Remember the decision framework:
- **>50% missing**: Consider dropping the column
- **<5% missing**: Usually safe to drop rows
- **5-50% missing**: Need domain knowledge (fill or drop)

### Task 2.1: Fill numeric missing values with 0
For enrollment-related columns, missing values likely mean "no data reported" which we can treat as 0 for aggregation purposes.

Find a numeric column with missing values and fill them with 0.

In [None]:
# YOUR CODE HERE
# Example pattern: df['column_name'] = df['column_name'].fillna(0)


### Task 2.2: Drop rows with critical missing values
Some columns are essential (like department name). If those are missing, the row is useless.

Use `dropna(subset=['column_name'])` to remove rows where a critical column is missing.

In [None]:
# YOUR CODE HERE
# Check row count before and after
print(f"Rows before: {len(df)}")

# Your dropna code here

# print(f"Rows after: {len(df)}")

---

## Part 3: Data Type Conversion (5 minutes)

### Task 3.1: Convert a column to the correct type
Sometimes numeric columns are loaded as text (object type). Check if the year column is numeric. If not, convert it using `.astype(int)`.

**Remember:** Handle NaN values BEFORE converting to int!

In [None]:
# YOUR CODE HERE
# Step 1: Check the current dtype of the year column
# Step 2: Fill NaN if needed
# Step 3: Convert to int


---

## Part 4: Filtering with Multiple Conditions (5 minutes)

### Task 4.1: Filter for a specific department and year
Create a filtered DataFrame that contains only:
- A specific department (e.g., "ANTIOQUIA" or "BOGOTA")
- A specific year (e.g., 2020 or the most recent year in the data)

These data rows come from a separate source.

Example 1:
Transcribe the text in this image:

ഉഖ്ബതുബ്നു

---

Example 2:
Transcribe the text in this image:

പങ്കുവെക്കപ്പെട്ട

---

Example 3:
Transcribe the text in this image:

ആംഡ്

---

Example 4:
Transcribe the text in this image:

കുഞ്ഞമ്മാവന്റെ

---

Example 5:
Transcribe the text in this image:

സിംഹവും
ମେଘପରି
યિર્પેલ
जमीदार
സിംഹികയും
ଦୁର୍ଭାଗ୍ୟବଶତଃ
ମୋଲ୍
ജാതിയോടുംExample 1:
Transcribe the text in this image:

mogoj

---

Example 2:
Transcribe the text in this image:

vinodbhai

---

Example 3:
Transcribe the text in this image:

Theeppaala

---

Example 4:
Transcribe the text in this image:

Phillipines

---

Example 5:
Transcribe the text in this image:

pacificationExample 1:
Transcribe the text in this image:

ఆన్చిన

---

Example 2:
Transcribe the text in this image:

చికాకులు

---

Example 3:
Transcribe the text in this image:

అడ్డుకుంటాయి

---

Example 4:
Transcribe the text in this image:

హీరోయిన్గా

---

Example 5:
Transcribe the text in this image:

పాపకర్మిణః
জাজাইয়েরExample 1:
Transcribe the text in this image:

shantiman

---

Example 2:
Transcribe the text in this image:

**Remember:** Use `&` (not `and`) and parentheses around each condition!

In [None]:
# YOUR CODE HERE
# First, check what departments and years are available
# print(df['DEPARTAMENTO'].unique())
# print(df['ANIO'].unique())

# Then filter
# filtered_df = df[(condition1) & (condition2)]


---

## Part 5: GroupBy Operations (5 minutes)

Remember the M&Ms analogy: GroupBy is like sorting candy by color and then counting each color.

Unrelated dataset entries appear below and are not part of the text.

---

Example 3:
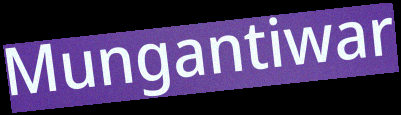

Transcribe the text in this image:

Mungantiwar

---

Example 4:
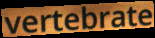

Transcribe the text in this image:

vertebrate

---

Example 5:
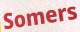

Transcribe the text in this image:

Somers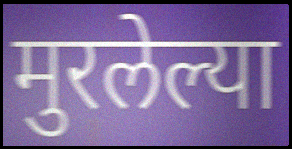
मुरलेल्याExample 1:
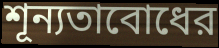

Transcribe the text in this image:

শূন্যতাবোধের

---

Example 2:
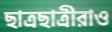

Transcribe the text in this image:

ছাত্রছাত্রীরাও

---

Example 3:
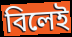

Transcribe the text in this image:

বিলেই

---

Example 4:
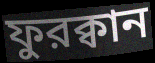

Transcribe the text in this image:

ফুরক্বান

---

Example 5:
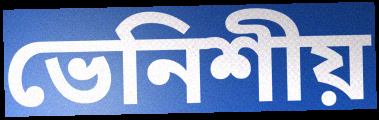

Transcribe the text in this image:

ভেনিশীয়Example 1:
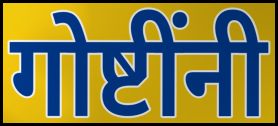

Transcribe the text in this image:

गोष्टींनी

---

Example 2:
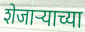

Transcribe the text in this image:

शेजाऱ्याच्या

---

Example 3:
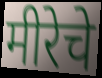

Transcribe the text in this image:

मीरेचे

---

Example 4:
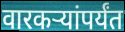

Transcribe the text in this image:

वारकऱ्यांपर्यंत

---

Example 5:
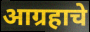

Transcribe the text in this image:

आग्रहाचेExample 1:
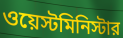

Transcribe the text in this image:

ওয়েস্টমিনিস্টার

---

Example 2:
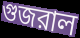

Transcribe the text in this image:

গুজরাল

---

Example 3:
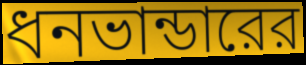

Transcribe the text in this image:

ধনভান্ডারের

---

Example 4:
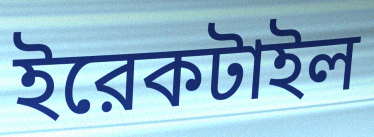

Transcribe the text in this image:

ইরেকটাইল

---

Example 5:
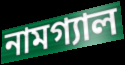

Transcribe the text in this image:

নামগ্যাল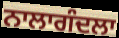
ਨਾਲਾਗੰਦਲਾ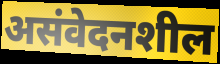
असंवेदनशीलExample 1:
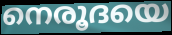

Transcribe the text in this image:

നെരൂദയെ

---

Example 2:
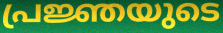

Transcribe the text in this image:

പ്രജ്ഞയുടെ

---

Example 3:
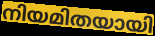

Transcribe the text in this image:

നിയമിതയായി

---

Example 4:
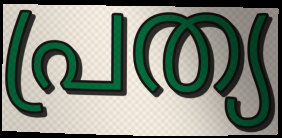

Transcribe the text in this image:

പ്രത്യ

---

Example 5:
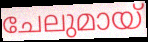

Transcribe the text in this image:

ചേലുമായ്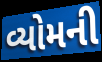
વ્યોમનીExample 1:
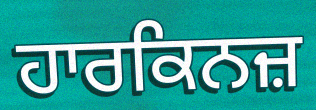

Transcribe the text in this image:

ਹਾਰਕਿਨਜ਼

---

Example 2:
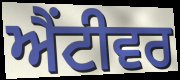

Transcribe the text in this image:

ਐਂਟੀਵਰ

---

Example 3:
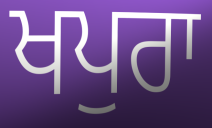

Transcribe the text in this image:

ਖਪੁਰਾ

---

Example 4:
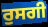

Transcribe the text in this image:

ਰੁਸਗੀ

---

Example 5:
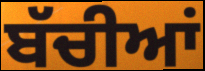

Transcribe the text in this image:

ਬੱਚੀਆਂ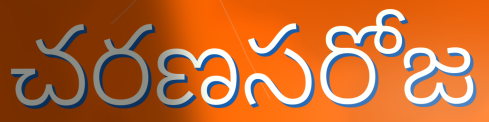
చరణసరోజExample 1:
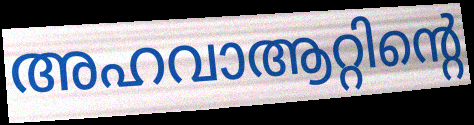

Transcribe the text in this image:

അഹവാആറ്റിന്റെ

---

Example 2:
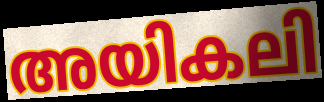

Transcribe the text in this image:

അയികലി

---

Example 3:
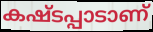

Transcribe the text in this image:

കഷ്ടപ്പാടാണ്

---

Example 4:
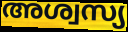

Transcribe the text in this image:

അശ്വസ്യ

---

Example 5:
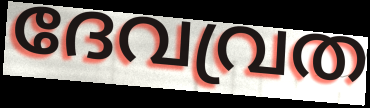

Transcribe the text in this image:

ദേവവ്രതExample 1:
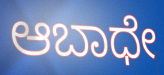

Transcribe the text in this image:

ಆಬಾಧೇ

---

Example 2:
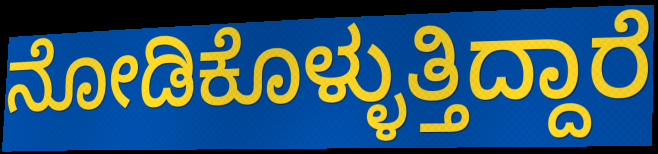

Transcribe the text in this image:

ನೋಡಿಕೊಳ್ಳುತ್ತಿದ್ದಾರೆ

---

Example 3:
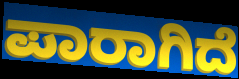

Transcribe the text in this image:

ಪಾರಾಗಿದೆ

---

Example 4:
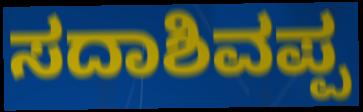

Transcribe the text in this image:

ಸದಾಶಿವಪ್ಪ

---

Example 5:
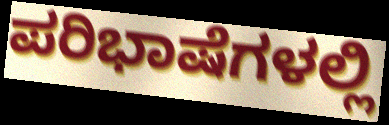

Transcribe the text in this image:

ಪರಿಭಾಷೆಗಳಲ್ಲಿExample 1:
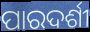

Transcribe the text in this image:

ପାରଦର୍ଶୀ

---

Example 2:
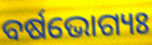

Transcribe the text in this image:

ବର୍ଷଭୋଗ୍ୟଃ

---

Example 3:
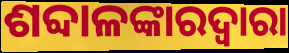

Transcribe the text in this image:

ଶବ୍ଦାଳଙ୍କାରଦ୍ୱାରା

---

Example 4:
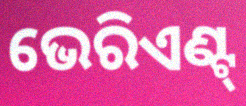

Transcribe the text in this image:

ଭେରିଏଣ୍ଟ୍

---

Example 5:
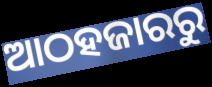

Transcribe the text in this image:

ଆଠହଜାରରୁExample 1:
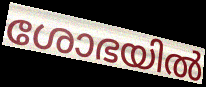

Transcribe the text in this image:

ശോഭയിൽ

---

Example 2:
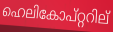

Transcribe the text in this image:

ഹെലികോപ്റ്ററില്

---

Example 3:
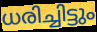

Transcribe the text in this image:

ധരിച്ചിട്ടും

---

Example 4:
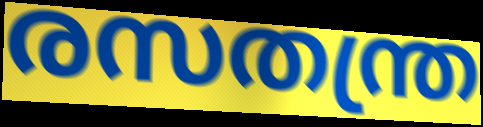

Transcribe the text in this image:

രസതന്ത്ര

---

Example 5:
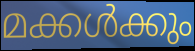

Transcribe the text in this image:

മക്കൾക്കുംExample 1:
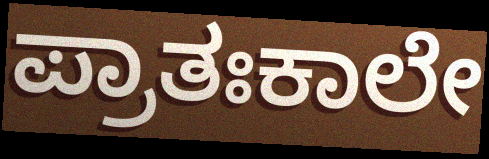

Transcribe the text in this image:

ಪ್ರಾತಃಕಾಲೇ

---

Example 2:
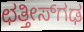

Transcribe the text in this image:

ಛತ್ತೀಸ್‌ಗಢ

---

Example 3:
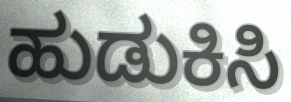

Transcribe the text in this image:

ಹುಡುಕಿಸಿ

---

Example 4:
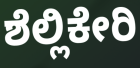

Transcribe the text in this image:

ಶೆಲ್ಲಿಕೇರಿ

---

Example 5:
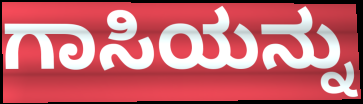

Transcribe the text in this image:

ಗಾಸಿಯನ್ನು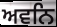
ਅਵਨਿ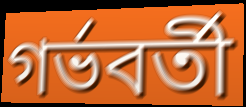
গর্ভবর্তী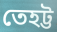
তেহট্টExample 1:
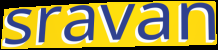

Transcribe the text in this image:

sravan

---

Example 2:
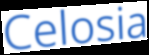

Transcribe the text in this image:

Celosia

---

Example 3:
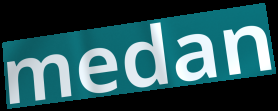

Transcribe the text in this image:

medan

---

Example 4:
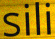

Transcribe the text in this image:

sili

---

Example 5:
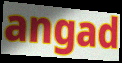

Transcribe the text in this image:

angadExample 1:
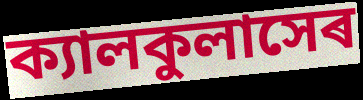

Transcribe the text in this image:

ক্যালকুলাসেৰ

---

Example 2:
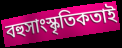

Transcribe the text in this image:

বহুসাংস্কৃতিকতাই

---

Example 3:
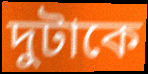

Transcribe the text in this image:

দুটাকে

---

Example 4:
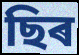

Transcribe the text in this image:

ছিৰ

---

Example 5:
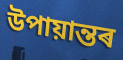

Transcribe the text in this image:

উপায়ান্তৰ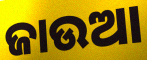
ଜାଉଆ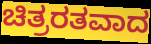
ಚಿತ್ರರತವಾದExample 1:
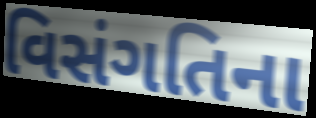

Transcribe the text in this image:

વિસંગતિના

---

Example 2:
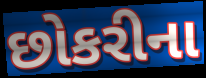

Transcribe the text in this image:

છોકરીના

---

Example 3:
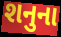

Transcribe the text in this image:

શનુના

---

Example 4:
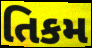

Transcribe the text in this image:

તિકમ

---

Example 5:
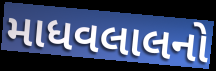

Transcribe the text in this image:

માધવલાલનોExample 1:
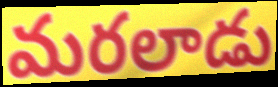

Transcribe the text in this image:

మరలాడు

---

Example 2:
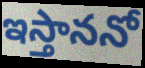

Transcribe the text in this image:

ఇస్తాననో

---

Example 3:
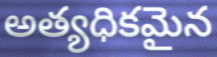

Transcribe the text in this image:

అత్యధికమైన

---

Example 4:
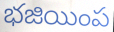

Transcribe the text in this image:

భజియింప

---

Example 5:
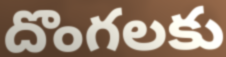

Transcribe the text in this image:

దొంగలకు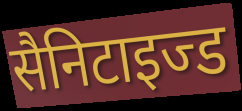
सैनिटाइज्डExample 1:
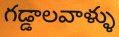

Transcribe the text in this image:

గడ్డాలవాళ్ళు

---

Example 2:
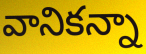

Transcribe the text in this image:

వానికన్నా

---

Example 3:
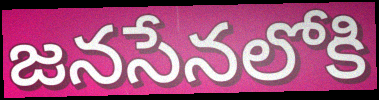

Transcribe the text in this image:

### Task 5.1: Calculate total enrollment by department
Use GroupBy to find the total enrollment (sum) for each department.

Pattern: `df.groupby('CATEGORY_COLUMN')['VALUE_COLUMN'].sum()`

In [None]:
# YOUR CODE HERE
# Look for an enrollment column (might be named MATRICULA, ESTUDIANTES, etc.)
# Group by department and sum


### Task 5.2: Calculate dropout rates by department
If there is a dropout column (DESERCION, TASA_DESERCION, etc.), calculate the average dropout rate for each department.

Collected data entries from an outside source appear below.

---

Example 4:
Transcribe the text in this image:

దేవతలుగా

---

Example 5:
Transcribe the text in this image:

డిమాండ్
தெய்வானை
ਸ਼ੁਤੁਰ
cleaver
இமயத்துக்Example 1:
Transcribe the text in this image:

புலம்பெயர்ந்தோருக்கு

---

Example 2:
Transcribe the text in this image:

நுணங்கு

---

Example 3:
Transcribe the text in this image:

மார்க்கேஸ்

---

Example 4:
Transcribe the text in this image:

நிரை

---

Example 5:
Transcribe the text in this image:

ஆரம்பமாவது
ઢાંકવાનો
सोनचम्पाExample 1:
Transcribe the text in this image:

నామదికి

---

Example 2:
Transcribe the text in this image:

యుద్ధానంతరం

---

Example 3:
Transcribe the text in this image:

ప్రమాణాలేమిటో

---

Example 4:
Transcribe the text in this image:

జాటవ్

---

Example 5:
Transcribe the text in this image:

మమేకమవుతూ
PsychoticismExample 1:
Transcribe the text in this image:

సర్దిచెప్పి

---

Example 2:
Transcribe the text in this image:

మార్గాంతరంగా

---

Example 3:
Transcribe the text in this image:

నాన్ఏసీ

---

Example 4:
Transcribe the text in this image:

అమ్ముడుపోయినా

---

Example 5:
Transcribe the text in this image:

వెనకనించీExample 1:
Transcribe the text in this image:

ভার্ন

If no dropout column exists, calculate the average of any other relevant numeric column.

In [None]:
# YOUR CODE HERE
# Group by department and calculate mean


### Task 5.3: Find the top 5 departments by enrollment
Sort your grouped results to find the top 5 departments with the highest enrollment.

In [None]:
# YOUR CODE HERE
# Use .sort_values(ascending=False).head(5)


---

## Bonus Challenge (if time permits)

### Calculate dropout rates by department AND year
Use multiple grouping columns: `df.groupby(['DEPARTAMENTO', 'ANIO'])['DESERCION'].mean()`

This creates a hierarchical result showing how dropout rates changed over time for each department.

In [None]:
# YOUR CODE HERE (BONUS)


---

## Summary

In this exercise you practiced:

1. **Data inspection** - Understanding your data before cleaning
2. **Missing values** - Using `isnull()`, `fillna()`, and `dropna()`
3. **Type conversion** - Using `astype()` to fix data types
4. **Filtering** - Using multiple conditions with `&` and parentheses
5. **GroupBy** - Aggregating data by categories

These are the foundational skills you will use in EVERY data analysis project!